My favorite scene is when artisan/craftsman Paul Jackson is working with his colored paper.  As he busily roughs up and colors the parchment, what always grabs my attention are his hands. Covered in greens, yellows, reds, and blacks, they're the hands of a maker.  They're a badge announcing his membership in a group to which I want to belong.  They're the embodiment of a thought process and signifiers of a passion to make tangible one's idiosyncratic vision.

Those rough, thick, polychrome fingers always stir within me a determination to make.

So now, as I tore pieces of New York state and swaths of New Mexico geography into strips and shreds and re-imagined borders, rivers, and landscapes, I paid attention to my fingertips. They were blackened and covered with worn, cottony pulp.  I paid attention to the way my eyes narrowed and I naturally held my breath as I slowly ripped the paper along some imagined, but no less important, line.

As Jackson says during his own moment of deep crafting, "The process of making is the point of it."

I wasn't lost in the activity, even though that would be a great metaphor for a project about maps.  Instead, I was subsumed by the activity. The materials, the journal page: I was creating a landscape, and I had the fingers of a maker to show for it.



Monday, July 1, 2013

The Bottom of the Bag

I had not poked around in this particular bag for quite some time: the white mesh one we used to take to the beach when we lived in Chicago.  Having pretty young kids, it is easy to guess the objects within: small shovels, various sand castle molds, an assortment of dinosaurs and action figures. While we now live on a smaller lake with a little beach about 300 yards from our house, this particular bag has not seen much action. The kids are older, and this collection of toys no longer garners much attention.

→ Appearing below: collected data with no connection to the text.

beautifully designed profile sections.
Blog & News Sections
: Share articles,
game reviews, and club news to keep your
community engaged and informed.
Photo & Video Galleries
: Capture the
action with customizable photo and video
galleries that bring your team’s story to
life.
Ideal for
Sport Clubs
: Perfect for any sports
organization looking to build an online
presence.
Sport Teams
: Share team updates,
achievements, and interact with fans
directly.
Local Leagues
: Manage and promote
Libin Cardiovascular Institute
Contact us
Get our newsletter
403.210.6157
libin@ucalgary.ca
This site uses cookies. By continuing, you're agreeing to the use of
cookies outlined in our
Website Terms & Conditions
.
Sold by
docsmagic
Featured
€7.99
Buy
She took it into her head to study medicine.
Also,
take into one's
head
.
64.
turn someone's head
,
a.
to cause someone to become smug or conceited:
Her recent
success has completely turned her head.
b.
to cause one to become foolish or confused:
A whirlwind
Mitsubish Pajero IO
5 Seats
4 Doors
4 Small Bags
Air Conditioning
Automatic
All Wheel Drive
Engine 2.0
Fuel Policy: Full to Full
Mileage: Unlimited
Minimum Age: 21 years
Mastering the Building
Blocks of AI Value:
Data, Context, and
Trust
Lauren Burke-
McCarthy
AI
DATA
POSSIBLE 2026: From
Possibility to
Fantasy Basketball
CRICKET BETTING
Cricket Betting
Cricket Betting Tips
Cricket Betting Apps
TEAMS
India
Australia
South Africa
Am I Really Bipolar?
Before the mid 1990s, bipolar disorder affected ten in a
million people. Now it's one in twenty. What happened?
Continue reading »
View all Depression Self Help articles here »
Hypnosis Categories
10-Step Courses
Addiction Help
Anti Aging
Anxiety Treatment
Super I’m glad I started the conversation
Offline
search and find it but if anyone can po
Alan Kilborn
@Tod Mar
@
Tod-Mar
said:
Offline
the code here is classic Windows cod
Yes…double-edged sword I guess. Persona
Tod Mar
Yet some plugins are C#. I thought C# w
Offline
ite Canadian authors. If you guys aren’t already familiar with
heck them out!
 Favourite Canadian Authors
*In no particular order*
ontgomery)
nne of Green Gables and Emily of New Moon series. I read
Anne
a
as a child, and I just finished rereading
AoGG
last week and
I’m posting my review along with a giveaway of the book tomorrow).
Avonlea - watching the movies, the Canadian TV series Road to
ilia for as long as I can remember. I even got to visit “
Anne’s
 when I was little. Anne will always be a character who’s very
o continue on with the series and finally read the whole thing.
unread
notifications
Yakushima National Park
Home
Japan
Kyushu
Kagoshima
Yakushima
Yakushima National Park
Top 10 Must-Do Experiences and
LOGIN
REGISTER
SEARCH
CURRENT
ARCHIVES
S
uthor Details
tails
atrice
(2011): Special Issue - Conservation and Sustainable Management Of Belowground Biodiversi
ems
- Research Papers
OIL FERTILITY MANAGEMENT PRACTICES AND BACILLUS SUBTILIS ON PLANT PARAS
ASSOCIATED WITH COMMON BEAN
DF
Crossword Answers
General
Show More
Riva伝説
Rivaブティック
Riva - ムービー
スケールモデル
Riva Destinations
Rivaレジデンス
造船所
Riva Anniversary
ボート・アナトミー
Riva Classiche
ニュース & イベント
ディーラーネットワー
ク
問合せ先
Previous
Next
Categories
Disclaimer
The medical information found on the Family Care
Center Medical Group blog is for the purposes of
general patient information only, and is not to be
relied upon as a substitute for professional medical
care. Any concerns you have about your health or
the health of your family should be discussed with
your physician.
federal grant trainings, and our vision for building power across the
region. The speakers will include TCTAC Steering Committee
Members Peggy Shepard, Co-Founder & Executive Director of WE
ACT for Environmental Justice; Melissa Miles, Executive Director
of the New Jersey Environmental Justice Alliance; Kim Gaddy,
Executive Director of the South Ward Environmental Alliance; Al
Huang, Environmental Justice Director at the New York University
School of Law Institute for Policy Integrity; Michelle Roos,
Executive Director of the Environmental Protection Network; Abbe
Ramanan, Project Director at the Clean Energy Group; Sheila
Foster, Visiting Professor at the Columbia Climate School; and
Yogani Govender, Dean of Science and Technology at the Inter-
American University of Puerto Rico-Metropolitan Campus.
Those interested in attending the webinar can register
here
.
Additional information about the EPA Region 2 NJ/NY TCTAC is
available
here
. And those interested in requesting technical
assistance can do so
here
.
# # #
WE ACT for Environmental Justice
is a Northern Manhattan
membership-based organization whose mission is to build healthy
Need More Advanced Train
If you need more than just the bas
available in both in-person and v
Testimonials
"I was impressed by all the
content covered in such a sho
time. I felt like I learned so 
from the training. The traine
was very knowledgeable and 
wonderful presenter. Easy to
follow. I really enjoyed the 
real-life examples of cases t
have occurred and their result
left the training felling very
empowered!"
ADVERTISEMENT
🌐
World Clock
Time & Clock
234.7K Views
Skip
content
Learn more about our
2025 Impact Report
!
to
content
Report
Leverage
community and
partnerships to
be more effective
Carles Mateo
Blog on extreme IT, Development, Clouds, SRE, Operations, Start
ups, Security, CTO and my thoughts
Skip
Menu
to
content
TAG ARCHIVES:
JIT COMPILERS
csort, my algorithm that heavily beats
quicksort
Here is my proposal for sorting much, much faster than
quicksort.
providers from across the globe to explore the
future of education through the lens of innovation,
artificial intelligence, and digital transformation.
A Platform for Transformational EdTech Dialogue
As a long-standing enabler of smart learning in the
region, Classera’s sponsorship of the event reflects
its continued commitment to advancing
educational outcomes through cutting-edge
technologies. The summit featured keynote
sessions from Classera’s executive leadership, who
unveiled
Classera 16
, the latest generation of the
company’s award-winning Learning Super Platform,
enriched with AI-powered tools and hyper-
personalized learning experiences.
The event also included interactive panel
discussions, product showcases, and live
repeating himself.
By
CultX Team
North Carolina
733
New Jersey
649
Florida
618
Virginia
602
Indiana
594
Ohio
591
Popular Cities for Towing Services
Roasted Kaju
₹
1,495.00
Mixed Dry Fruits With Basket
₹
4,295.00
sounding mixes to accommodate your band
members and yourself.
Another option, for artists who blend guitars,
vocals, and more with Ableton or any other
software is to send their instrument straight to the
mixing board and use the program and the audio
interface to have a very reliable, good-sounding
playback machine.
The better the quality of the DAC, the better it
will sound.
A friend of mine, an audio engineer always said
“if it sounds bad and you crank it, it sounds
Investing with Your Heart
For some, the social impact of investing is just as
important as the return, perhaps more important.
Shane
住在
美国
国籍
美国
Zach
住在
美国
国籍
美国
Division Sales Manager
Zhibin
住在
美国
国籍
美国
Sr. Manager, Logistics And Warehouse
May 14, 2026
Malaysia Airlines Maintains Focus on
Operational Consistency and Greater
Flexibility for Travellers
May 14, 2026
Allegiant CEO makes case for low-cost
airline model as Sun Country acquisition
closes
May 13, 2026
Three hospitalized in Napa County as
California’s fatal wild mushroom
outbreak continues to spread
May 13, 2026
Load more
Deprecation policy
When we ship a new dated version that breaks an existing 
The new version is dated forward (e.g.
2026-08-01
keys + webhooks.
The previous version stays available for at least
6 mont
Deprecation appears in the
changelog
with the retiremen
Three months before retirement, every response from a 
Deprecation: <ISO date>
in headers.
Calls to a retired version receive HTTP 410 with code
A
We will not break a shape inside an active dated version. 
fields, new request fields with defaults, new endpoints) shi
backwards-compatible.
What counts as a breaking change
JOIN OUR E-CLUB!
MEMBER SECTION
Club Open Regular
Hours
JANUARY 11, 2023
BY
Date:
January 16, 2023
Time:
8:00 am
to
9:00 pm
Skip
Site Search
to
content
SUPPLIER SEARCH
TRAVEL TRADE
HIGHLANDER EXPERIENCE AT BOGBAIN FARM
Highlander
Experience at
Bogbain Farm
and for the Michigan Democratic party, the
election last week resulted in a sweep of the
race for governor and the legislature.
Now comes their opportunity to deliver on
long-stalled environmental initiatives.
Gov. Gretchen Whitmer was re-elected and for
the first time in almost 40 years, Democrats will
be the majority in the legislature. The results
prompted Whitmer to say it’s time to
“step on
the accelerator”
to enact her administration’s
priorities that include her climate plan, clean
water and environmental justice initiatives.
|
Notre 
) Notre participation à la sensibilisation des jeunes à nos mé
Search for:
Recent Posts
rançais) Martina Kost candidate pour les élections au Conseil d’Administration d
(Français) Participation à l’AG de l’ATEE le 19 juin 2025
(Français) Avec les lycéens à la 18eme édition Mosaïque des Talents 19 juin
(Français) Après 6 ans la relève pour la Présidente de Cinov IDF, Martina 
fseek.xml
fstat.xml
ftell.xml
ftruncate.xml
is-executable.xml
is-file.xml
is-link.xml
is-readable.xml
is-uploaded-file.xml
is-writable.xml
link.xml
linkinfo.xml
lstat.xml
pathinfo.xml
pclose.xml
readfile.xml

Therefore, it was the perfect bag to dig through for the toyhack.


So what did I find?  A little dumptruck.  A rubber shark.  A small Cro-magnon-looking action figure. I can't even imagine how this last one found its way into the bunch.

But the bigger thing I found was a sense of challenge and purpose.  Add to this the fact that it was an engaging way to spend a couple of hours, and I had the three necessary ingredients for a creative endeavor.    As I worked with the toys and shopped through our tools and art supplies for needle nose pliers, Gorilla Glue, Sharpies, pipe cleaners, and more, I focused on the evolving vision and on my hands, breaking apart the objects and putting them back together.  Of course I wanted to make something in order to share it with the #clmooc.  But this became secondary to crafting something with which I would be satisfied.

And I was ultimately satisfied.  The end result was a bit goofy, but it made sense in some '70's cartoon universe way.

Thinking more about the white mesh bag, I have to admit that the first time I looked through it I felt unimpressed with the materials. Nothing grabbed me. I actually put the bag down and started to pick around  in the garage. Before long, however, I decided to challenge myself with an obstruction: I had to use this rejected material.

So, here comes the educational payoff.

Digging to the bottom of the bag and using the less obvious materials:  How many times have I implored my students to do exactly this?  To move past initial ideas?  To resist their first thoughts, which are usually obvious and reactionary?  To embrace ideas that are only partially formed, a bit jumbled, possibly confusing?  So often it is in the murkier recesses that we find the makings for more compelling creations.  The toyhack proved to be an excellent reminder of what it is like to practice these directions instead of just saying them.  And how much easier it is to do so when interested in the task.